Fire Officials Report Increase in Arson Fires

 

MADISON, Wis. – Debris burning (burning of leaves, brush, pine needles) that gets out of control accounts for most of the wildfires that scorch hundreds of acres of Wisconsin's landscape each spring. But there's another cause of wildfires that has fire officials concerned this spring: arson.

 

In the last few weeks, the DNR has responded to several arson fires, bringing the total number of confirmed arson fires to 23 with several more still under investigation. Without suspects in many of these cases, taxpayers are left holding the tab for the cost of putting the fires out.

 

“These fires hurt both the environment and the economy as they burn wildlife habitat, prime recreation facilities, and valuable natural resources,” said Gary Bibow, Wisconsin DNR Forestry Law Enforcement Specialist. “The impacts of these and all wildfires last for years and can permanently alter entire ecosystems and affect the way these lands are managed.”

 

Arson wildfires can be prevented with the help of the general public and a call to the statewide arson hotline, staffed by the State Fire Marshal's office.
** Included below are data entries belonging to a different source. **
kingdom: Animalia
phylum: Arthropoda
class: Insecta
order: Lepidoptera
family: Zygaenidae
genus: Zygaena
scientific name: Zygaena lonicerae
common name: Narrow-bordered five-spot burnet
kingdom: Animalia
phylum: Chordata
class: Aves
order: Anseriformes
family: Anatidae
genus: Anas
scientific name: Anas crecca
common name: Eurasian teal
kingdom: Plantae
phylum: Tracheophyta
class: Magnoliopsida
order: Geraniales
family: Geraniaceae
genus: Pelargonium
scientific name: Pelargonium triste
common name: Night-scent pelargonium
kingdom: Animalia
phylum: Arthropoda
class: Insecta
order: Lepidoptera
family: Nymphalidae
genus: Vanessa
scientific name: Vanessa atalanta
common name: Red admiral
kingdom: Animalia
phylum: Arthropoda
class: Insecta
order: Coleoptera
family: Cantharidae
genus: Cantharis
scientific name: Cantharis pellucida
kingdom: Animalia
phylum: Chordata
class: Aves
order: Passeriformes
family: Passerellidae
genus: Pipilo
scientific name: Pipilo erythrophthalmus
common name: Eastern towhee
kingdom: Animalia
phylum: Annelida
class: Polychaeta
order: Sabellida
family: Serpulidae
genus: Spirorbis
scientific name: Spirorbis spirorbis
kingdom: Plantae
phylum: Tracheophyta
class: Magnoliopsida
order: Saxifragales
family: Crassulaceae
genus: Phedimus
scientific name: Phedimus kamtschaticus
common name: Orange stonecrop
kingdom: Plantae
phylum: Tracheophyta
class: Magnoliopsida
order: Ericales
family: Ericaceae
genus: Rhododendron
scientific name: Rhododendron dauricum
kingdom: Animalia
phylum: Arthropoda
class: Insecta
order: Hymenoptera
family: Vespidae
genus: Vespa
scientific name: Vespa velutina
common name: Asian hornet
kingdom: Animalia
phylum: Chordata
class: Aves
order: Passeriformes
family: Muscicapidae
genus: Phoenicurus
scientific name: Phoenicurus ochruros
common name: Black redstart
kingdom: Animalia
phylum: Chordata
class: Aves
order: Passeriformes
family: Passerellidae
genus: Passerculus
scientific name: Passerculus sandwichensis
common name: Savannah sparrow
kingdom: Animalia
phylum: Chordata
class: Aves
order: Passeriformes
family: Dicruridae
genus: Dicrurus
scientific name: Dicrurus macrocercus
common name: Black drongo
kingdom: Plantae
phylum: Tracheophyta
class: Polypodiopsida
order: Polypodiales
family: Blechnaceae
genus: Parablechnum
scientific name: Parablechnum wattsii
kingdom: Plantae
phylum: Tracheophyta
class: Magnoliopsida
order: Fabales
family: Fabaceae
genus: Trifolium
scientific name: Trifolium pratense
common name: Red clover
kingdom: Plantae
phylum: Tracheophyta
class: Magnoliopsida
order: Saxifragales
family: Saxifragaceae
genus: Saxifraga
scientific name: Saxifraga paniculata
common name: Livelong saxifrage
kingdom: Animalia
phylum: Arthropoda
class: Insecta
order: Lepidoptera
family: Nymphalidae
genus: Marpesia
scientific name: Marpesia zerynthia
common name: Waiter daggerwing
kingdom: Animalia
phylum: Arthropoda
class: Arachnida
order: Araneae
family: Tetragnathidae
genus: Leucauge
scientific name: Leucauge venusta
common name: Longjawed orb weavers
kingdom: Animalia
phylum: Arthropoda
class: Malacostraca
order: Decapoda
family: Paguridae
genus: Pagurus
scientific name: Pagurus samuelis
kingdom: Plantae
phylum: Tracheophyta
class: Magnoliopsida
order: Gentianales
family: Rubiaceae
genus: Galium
Bibow says the kind of information that helps DNR investigators includes:

  • Exact location and time of suspicious activity
  • Vehicle make, model, color, and license plate number
  • Height and build of person, including hair color and length, type and color of clothing
  • Distinguishing characteristics such as facial hair, scars, and tattoos
  • Any unusual clothing or jewelry

“Under no circumstance should a person try to apprehend someone they suspect of starting a fire,” Bibow said. “Notify your local law enforcement authorities, DNR office, or call the arson hotline.”

 

“Arson is a violent crime, capable of destroying property and threatening lives,” Tina Virgil, State Fire Marshal at the Department of Justice, said. “Anyone with information should contact law enforcement. Citizen information often is critical in helping solve a crime.”

 

Wisconsin's arson hotline is sponsored by the Wisconsin Arson Insurance Council and is available 24 hours a day. Callers can remain anonymous. The toll-free number is 1-800-362-3005.

 

Bibow says arsonists will be prosecuted aggressively. If convicted, a person could pay as much as a $10,000 fine and face more than three years in prison. They also are held liable for the cost of suppression and damage to natural resources.

 

DNR fire control has responded to 438 wildfires so far this year with over 1000 acres burned, with many more fires handled by local fire departments.